Top of DOCUMENT SECTION

# DIY Co2 reactor for fx5.



## Alastair (30 Sep 2011)

Hi all,
Next week I'm going to be attempting to make an inline co2 reactor for one of the fx5s on my tank, as with running my diffuser into the intake is causing some burping and co2 seems to fluctuate. I'm going to be making one almost identical to jims in this thread viewtopic.php?f=35&t=17836, but obviously with 1 inch hose barbs with 1 inch screw threads so as not to reduce flow anymore than what the reactor may cause. 

A couple of questions before I start shopping for the bits online, 

With the flow being high in the fx5s, what would people suggest be the ideal length for the main reactor tube, and would a standard 2 inch width be ok or should it be a little wider? 

Anyone with plumbing knowledge too, the end pieces, am I able to get with standard 1inch screw threads so my hose barbs can just screw straight in? 

I've never attempted anything like this before and haven't heard of anyone making one for an fx5 but thought Sod it I'll  be the first.


----------



## Alastair (30 Sep 2011)

If not, any one with experience would it be ok to get a 2 inch to 1 inch pipe reducer and cement the hose barb into it?


----------



## Ed Seeley (9 Oct 2011)

Alastair said:
			
		

> With the flow being high in the fx5s, what would people suggest be the ideal length for the main reactor tube, and would a standard 2 inch width be ok or should it be a little wider?



That should be fine but the longer and wider the better in most ways.



			
				Alastair said:
			
		

> Anyone with plumbing knowledge too, the end pieces, am I able to get with standard 1inch screw threads so my hose barbs can just screw straight in?



Get female glue socket to threaded female fitting and then you need a threaded reducer fitting.

Can't remember if these are the same questions you asked me by PM but doesn't hurt to say again!!!


----------

Bottom of DOCUMENT SECTION
Top of SUPPLIED INFORMATION

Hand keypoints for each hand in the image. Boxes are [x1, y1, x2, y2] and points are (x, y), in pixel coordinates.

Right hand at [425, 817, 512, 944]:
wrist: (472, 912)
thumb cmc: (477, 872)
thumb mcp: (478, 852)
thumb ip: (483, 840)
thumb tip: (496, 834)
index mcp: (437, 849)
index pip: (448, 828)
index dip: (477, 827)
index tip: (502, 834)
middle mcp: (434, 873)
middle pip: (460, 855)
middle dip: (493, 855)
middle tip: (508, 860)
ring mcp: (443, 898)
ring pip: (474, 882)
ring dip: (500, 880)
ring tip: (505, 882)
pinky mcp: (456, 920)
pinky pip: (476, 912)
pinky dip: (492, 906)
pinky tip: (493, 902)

Bottom of SUPPLIED INFORMATION
Top of SUPPLIED INFORMATION

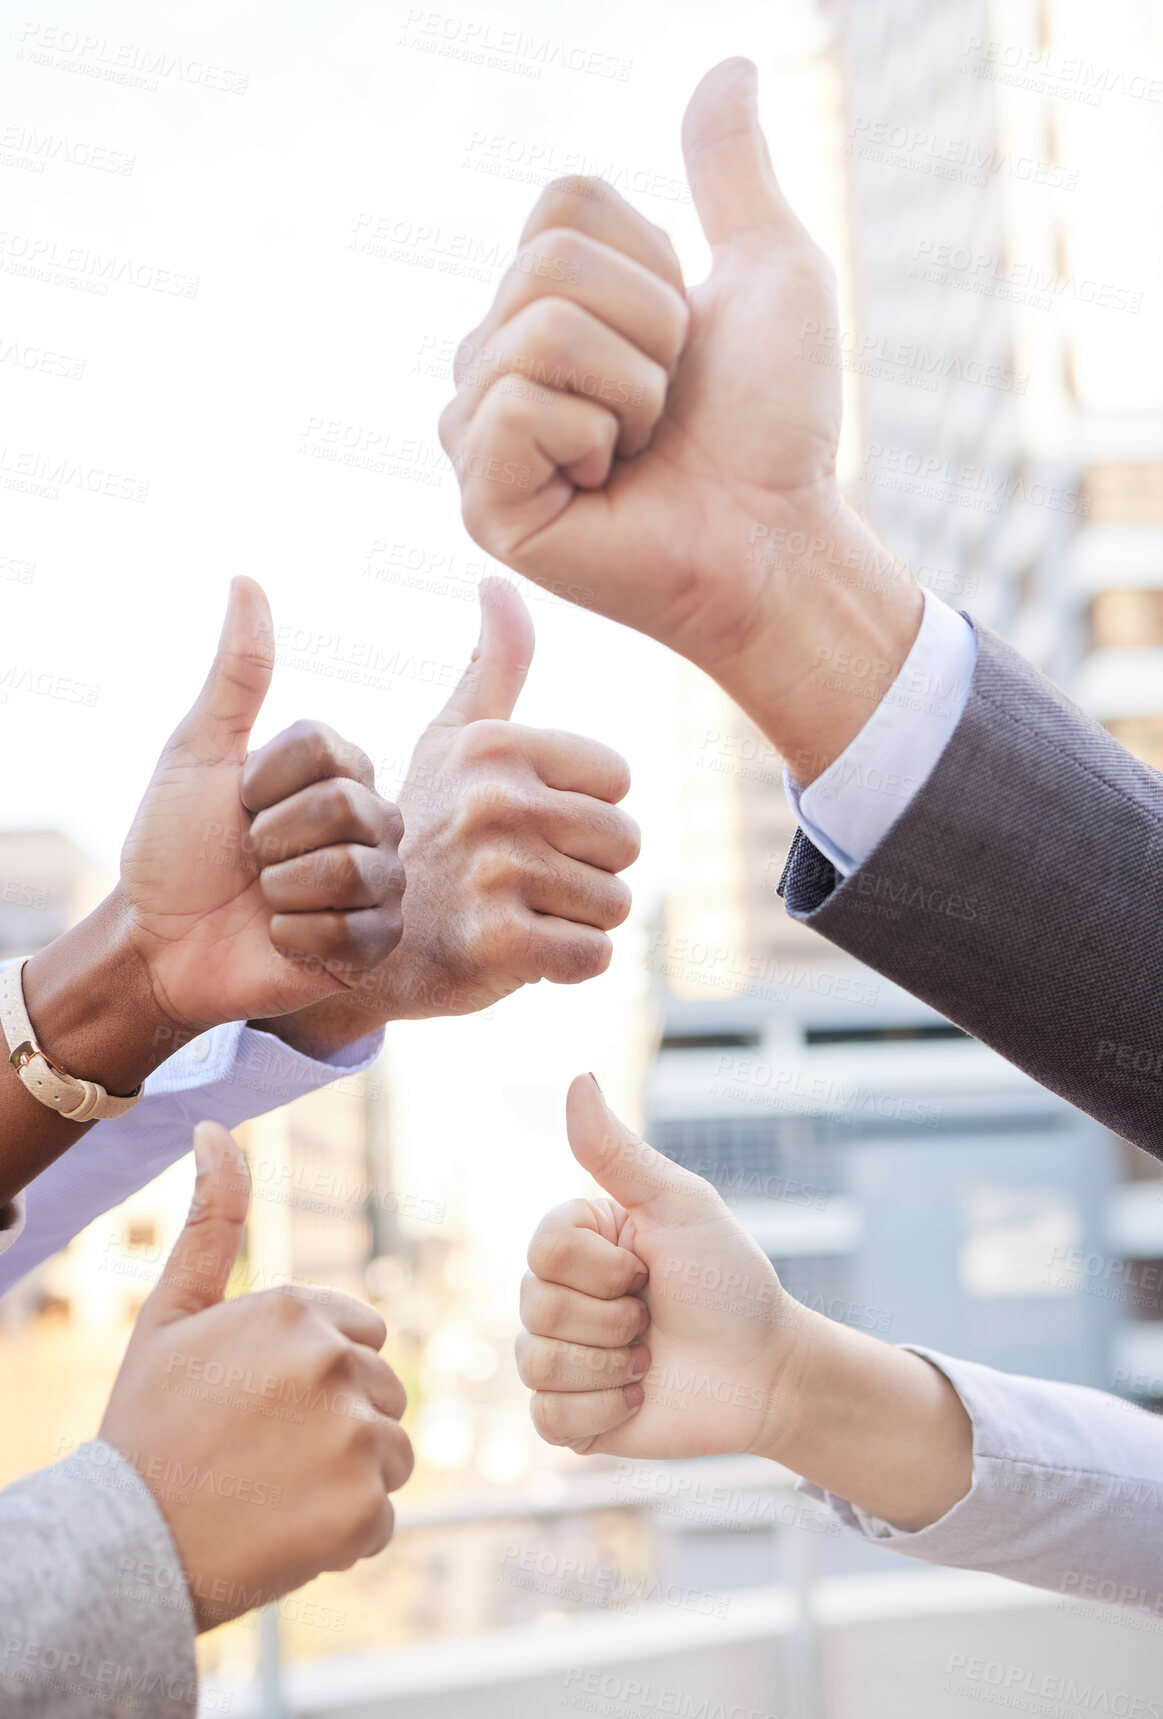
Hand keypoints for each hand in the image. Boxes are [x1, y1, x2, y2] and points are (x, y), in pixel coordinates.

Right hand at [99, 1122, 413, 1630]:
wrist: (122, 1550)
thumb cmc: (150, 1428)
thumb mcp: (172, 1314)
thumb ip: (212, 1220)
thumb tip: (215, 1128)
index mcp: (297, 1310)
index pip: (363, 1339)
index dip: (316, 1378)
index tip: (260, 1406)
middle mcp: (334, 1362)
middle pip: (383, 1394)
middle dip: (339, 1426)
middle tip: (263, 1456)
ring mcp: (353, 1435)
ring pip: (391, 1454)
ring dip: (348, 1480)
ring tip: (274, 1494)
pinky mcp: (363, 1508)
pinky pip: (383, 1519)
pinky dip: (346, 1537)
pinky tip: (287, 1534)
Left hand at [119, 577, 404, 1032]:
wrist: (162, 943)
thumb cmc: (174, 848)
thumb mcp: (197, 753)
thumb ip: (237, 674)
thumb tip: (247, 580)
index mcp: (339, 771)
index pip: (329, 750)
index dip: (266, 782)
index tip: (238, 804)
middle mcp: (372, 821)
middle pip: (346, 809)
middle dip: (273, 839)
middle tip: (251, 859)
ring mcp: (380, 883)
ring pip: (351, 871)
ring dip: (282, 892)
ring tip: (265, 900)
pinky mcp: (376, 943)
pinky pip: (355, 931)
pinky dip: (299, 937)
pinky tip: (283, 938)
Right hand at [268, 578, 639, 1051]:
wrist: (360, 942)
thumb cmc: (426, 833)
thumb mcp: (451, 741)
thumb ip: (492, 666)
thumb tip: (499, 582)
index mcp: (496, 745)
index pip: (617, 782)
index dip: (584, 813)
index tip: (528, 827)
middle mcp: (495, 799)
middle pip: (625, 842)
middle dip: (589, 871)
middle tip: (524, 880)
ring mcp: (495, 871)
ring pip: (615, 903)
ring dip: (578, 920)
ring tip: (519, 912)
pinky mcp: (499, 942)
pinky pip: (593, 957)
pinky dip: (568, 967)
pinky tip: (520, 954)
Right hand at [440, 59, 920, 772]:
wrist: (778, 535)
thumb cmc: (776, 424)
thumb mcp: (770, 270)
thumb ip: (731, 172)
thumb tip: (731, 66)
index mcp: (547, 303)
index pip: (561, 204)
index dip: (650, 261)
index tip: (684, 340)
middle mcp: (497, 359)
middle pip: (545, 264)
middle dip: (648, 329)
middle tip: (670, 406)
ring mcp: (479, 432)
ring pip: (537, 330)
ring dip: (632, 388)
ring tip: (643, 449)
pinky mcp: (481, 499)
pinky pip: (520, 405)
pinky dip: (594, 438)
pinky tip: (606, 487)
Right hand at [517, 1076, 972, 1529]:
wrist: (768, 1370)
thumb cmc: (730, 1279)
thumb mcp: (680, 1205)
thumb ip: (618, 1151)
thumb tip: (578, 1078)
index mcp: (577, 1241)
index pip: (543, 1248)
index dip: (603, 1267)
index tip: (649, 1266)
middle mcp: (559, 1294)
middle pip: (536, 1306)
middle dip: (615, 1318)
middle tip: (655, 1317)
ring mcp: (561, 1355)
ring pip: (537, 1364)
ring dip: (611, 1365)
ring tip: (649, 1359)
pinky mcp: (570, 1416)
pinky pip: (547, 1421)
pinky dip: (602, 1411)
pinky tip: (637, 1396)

Bottom of SUPPLIED INFORMATION

ASSIGNMENT
Write out the stretch of the CO2 reactor thread from "# DIY Co2 reactor" through "reactor may cause.".

YOUR RESPONSE
# DIY Co2 reactor for fx5.



## Alastair (30 Sep 2011)

Hi all,
Next week I'm going to be attempting to make an inline co2 reactor for one of the fx5s on my tank, as with running my diffuser into the intake is causing some burping and co2 seems to fluctuate. I'm going to be making one almost identical to jims in this thread viewtopic.php?f=35&t=17836, but obviously with 1 inch hose barbs with 1 inch screw threads so as not to reduce flow anymore than what the reactor may cause.